In the years after the Korean War (1950-1953) the Army tried to develop a weapon smaller and lighter than a mortar to replace rifle grenades. Many attempts to develop a multi-shot weapon were failures. In the course of the development, though, a nifty 40mm round was developed.
The illustration above is actually a much later round (it is HEDP, or High Explosive Dual Purpose- it’s a HEAT round that also produces blast and fragmentation to kill or disable personnel). These rounds are much lower velocity rounds than the 40mm rounds used by the Mk-19. The low velocity 40mm rounds use a hi/low system. The propelling charge is in a small space and when ignited, produces a high pressure. This pressure bursts vents in a larger space behind the projectile. Venting into this larger space reduces the pressure and reduces recoil. Mind you, it also reduces the range of the grenade.

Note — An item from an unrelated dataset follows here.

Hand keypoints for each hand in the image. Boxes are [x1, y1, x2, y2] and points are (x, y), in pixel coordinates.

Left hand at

It didn’t take long for the Army to develop a weapon to use this handy round. In 1960, the M79 grenade launcher entered service. It was a pretty simple weapon, resembling a break-action shotgun on steroids.
The M-79 was popular during the Vietnam War, lobbing explosive grenades at ranges from 30 meters to 400 meters. For a weapon that lobbed its rounds at the target, it was surprisingly accurate. Wiki tells us a gunner could drop a round in a garbage can at 150 meters. In militarily useful terms, that means you could put a round through a window over a football field away. So the rifle platoon had a handy piece of artillery. Generally, each rifle squad had one troop who was armed with the M79, for a total of three in the platoon. The problem was that having three grenadiers meant three fewer riflemen in the platoon. It wasn’t long before some bright folks came up with the idea of mounting a grenade launcher under the barrel of an M16. Two versions were developed, the XM148 and the M203. The M203 was chosen in 1969 and soon replaced the M79 in most units.

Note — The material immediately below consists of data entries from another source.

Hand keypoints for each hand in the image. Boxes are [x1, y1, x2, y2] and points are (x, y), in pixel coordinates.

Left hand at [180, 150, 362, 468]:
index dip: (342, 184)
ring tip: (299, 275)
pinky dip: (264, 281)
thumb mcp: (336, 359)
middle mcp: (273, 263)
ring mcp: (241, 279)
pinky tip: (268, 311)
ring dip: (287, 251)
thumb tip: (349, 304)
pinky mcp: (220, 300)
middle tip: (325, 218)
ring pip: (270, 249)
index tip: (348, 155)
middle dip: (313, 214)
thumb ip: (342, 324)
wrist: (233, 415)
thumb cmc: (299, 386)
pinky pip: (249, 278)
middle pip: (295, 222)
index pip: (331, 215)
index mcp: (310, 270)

Instead of one per squad, now both fire teams in a squad had a grenade launcher, for a total of six in the platoon. Better yet, no rifle firepower was lost. The M203 was slightly less accurate than the M79, but still good enough. The M203 is still in use today throughout the Army and the Marines, seeing service in Iraq and Afghanistan. In fact, it was only recently that the changing face of warfare, with an increased emphasis on low-intensity conflict, brought to light one of the M203’s shortcomings. Since the M203 is loaded by sliding the barrel forward from the breech, it can only load cartridges of a limited length. There are several cartridges available, including HE, HEDP, smoke and illumination rounds. But there are a range of less-than-lethal crowd control rounds in 40mm that the M203 just can’t fire because the rounds are too long to load.
The Army’s answer is the M320 grenade launcher. Fundamentally still just a simple tube, it’s barrel cants out to one side for easier loading, and since it is canted to one side, it can load and fire longer rounds.
The Army hasn’t given up on the dream of a multi-shot grenade launcher, but in 50 years, hasn’t come up with a practical weapon. The 40mm low velocity grenade looks to remain in service for quite some time.